This morning, I posted a tweet about an editorial published by the Daily Service in March 1949, which ostensibly asked the British colonial rulers to grant women their voting rights. The newspaper was owned by the Nigerian Youth Movement (NYM), which had no women in its hierarchy.
One can easily detect a contradiction between the editorial and the reality of women in 1940s Nigeria and conclude that the call for female suffrage by the male political elite was a backdoor way to get women to vote for male candidates.
A few months earlier, in January of the same year the editorial was published, Oyinkan Abayomi who was connected with the NYM through her husband, Dr Kofo Abayomi was unsparring in her comments when the party invited her to give a speech at the opening of their five – day Representative Council Meeting.
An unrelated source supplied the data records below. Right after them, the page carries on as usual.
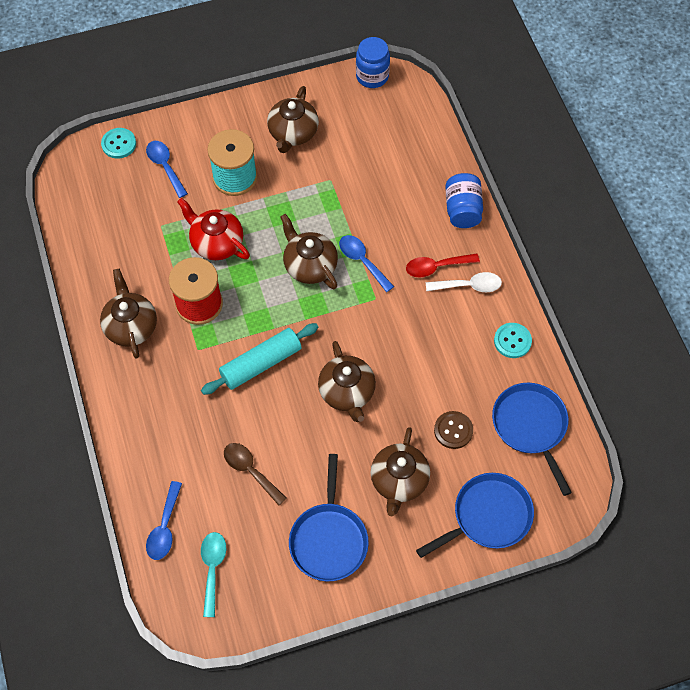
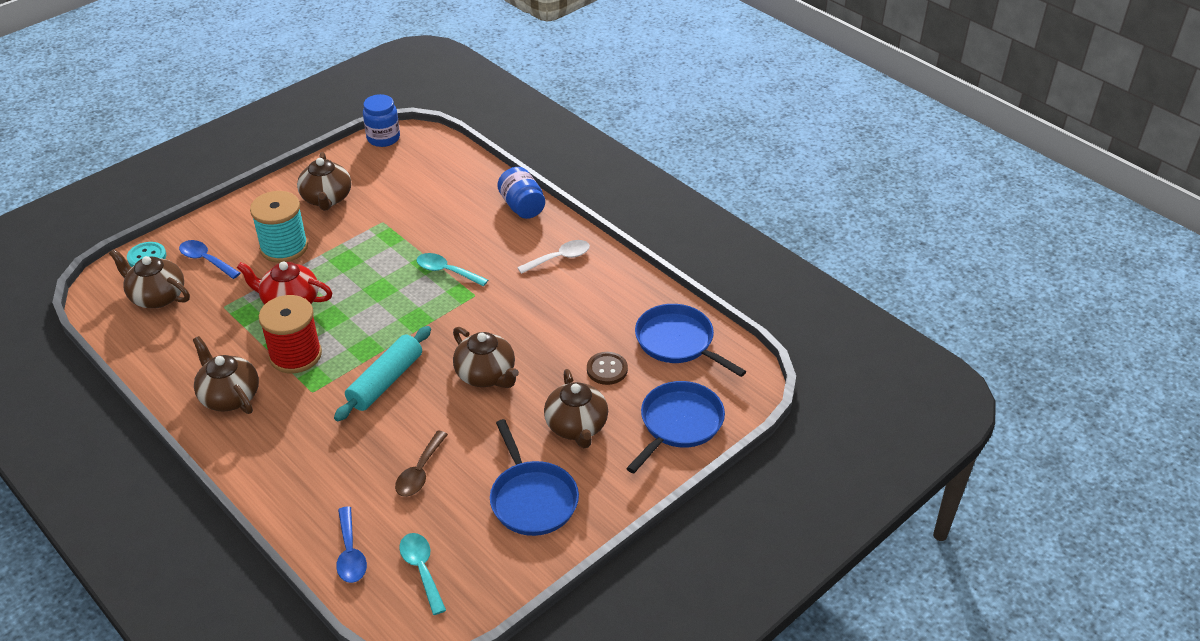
camera: 25 degrees left, 20 degrees down
(250, 471) = (420, 471): brown spoon -> brown spoon turned 90 degrees counterclockwise
(309, 265) = (395, 290): brown teapot -> brown teapot (157, 296)
(362, 261) = (447, 271): blue spoon -> turquoise spoon
(436, 267) = (521, 254): red spoon -> none
(512, 341) = (623, 285): turquoise button -> none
Her words which are quoted in my e-book, still resonate in today’s Nigeria.
Seventy years on, Nigeria’s political terrain remains firmly controlled by men.
My research which is documented in my e-book ‘Emerging from the Margins: Women’s Experiences in Colonial and Contemporary Nigerian History’, traces the pathway of Nigeria’s constitutional processes, as well as the political and legislative institutions, alongside the experiences of women.
The commentary in newspapers today, on female representation and participation in public affairs, makes interesting reading on this subject and shows that little has changed.